Terminé esos dos años, y el segundo con novio. Fue la decisión más fácil de mi vida,
y de la cual me arrepiento diariamente. El error más común de las chicas de mi edad,
y el cual yo me había prometido alejarme, era enamorarnos sin conocer
completamente a la otra persona. Me enamoré de un chico sin escuchar a mis amigas,
que aunque estaban felices de que me gustara alguien, las cosas que escuchaban y
veían de él no las convencía de inmediato. Una semana después del noviazgo, supe
que había hecho algo mal. No estaba preparada, pero quería estarlo. Di mi primer beso
con un chico que, la verdad, lo único que generaba en mi era atracción por nuestras
parecidas personalidades. No me arrepiento del beso, pero si de lo demás. Cuando
rompimos –e incluso mientras estaba en la relación-, sentí de nuevo el muro de
sentimientos. No lloré, o me preocupé, o tan siquiera sentí algún interés por saber sus
razones por terminar conmigo. Solo me mentalicé que, oficialmente, estaba sin nadie.
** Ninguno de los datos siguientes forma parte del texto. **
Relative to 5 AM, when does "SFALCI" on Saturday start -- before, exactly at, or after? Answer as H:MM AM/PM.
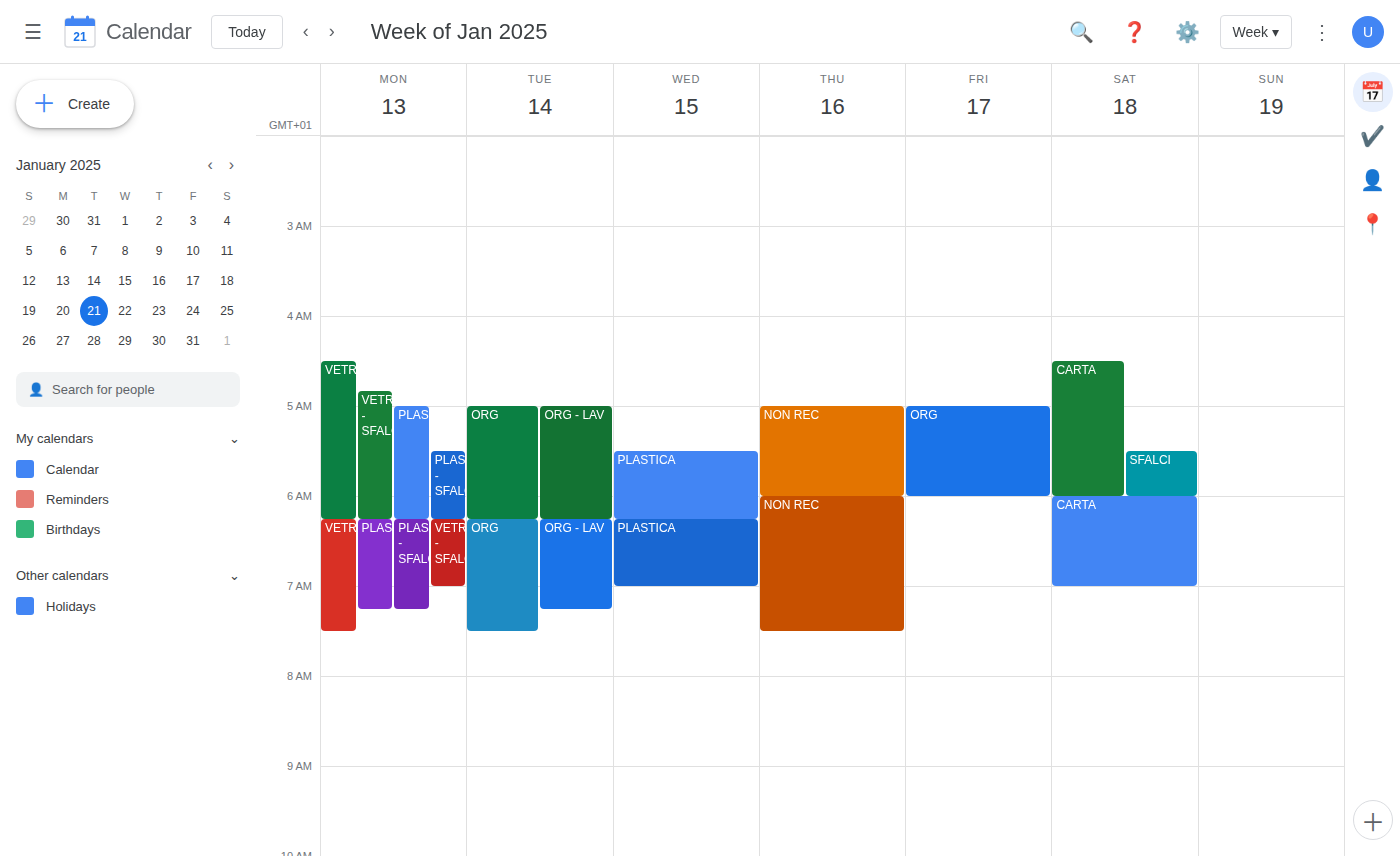
5:30 AM -- after 5 AM, 30 minutes below the 5 AM line.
Lo cual fue reconfortante, hasta que pasaron las vacaciones y me vi obligado a verlo
de nuevo. No me apena decirlo, ya que no es secreto el hecho de que, aunque lo ignore,
no puedo negar que me afecta verlo de vez en cuando.
Ahora, en este año, varias cosas han pasado muy de repente. En año nuevo conocí a
mi hermana de 19 años, y semanas antes mi perro murió. Ese día, sorprendentemente,
si reaccioné como una persona sensible lo haría. Lloré hora y media en el bus hacia
mi casa, y estoy luchando contra la falta de mi amigo inseparable con mucho
sarcasmo. Pero el día en que estuve con mi hermana, aunque me sentía emocionada,
mis expectativas se redujeron a conformarme con que ella y yo somos más diferentes
de lo que esperaba, considerando que por fuera somos exactamente el mismo rostro.
Hace dos años antes, había comenzado una iniciativa literaria en una plataforma de
internet, la cual volví a retomar más fervientemente este año. Me volví a hablar con
las chicas con que practicaba rol, un deporte informático muy divertido y agradable.
Conocí a chicas y chicos que compartían mi pasión por las series, libros, películas y
géneros musicales; así mismo como muchos otros que, aunque muy diferentes,
congeniamos y la pasamos bien.
Aseguro que este escrito, puesto en su totalidad con mi estilo y prosa literaria, es
verídico y sin ninguna falsedad. Puede que muchas chicas se engañen con sus
sentimientos, pero yo no suelo ser de esas. Soy sincera en mis propias cosas, y
desahogarme en este ensayo autobiográfico fue, hasta ahora, la mejor asignación que
podría hacernos usted, maestro o psicólogo/a. O al menos para alguien como yo.